I quite often see discussions about why trans exclusionary radical feminists (TERFs) tend to discuss most of their vitriol towards trans women, and largely ignore trans men. Sometimes, this is presented as a sign that trans men are better socially accepted than trans women. Personally, I don’t think that’s the answer, and at some level, it’s fundamentally a response to entirely the wrong question.
TERFs are described specifically in terms of their focus on exclusion. They are fundamentally focused upon keeping people out. What are TERFs trying to keep people out of? What is the turf they are defending (bad pun, I know)? It’s their notion of womanhood, against those women who they think don’t belong. And that’s your answer to why they aren’t talking about trans men. They don’t need to defend their vision of womanhood against trans men, because according to them the situation is either (a) trans men are in their category of woman, like it or not, on the basis of our presumed chromosomes/presumed reproductive capacity (but we fail to recognis this due to being poor, deluded, vulnerable fools, misled by modern medicine, or autism, or Tumblr, or Skeletor, or whatever their preferred villain of the week is) or (b) we’ve voluntarily ducked out of the fight, so we’re wusses or traitors, and they can turn their backs against us. Either way, we aren’t encroaching on their turf, we’re trying to escape it. Hence no effort is needed to exclude us. Some TERFs do make an attempt to coercively fence us in, but for the most part they’re more interested in doing that for those who they see as vulnerable and salvageable – kids – than worrying about what us dyed-in-the-wool sell-outs might be up to. Plus deep down, I suspect a lot of TERFs come from a place where they can sympathise with the fundamental desire to escape womanhood, even if they think we’re going about it all wrong.
So the real question with regard to trans men isn’t why TERFs aren’t talking about us, it’s why there isn’t a comparable movement of cis men rallying round to say that trans men aren’t men. Except that isn’t a question, because we all know why. Cis men with an exclusionary attitude don’t see trans men as any kind of a threat to their turf, because no cis-penis. That’s it. They don’t see a need to dress that up with theory, or discussing social constructs, or stuff about innate essences, or socialisation, or selectively-curated research papers, or anything else.

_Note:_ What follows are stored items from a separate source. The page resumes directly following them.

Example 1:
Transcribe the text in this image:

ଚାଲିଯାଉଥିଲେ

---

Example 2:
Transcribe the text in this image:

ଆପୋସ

Transphobic cis men might mock trans men, or be disgusted by us, or threaten us, but they don’t see any need to waste time arguing with us, let alone bother defending their borders against us. And you can’t spin: “You haven’t got [what I consider to be] a willy” out into a Sunday broadsheet editorial, even if you write it in really big letters.
As trans people who are feminists, I think we’re often particularly outraged by the TERFs, because we feel that they should get it. They’ve thought about gender. Some of them get paid to write about this stuff. And yes, what they write is often dismissive and cruel and harmful, and they should know better. But that doesn’t give transphobic cis men a free pass, just because they can’t even be arsed to try to explain their logic for dismissing trans people, or haven’t thought about it beyond “willies”.
Patrick Califia nailed this years ago. The general social attitude is: Of course women want to be men. And of course they never can be. But that’s not acceptance of trans men, it’s – at best – a pitying glance. And it’s an intersection between misogyny and transphobia. It may well frequently be a less aggressively policed one than transmisogyny, but it’s certainly not acceptance of trans men’s identities as real and valid. I don’t think this particular intersection has been well-mapped out yet, and perhaps at some stage I’ll have a better stab at it. But for the moment, I’d like to point out it’s there.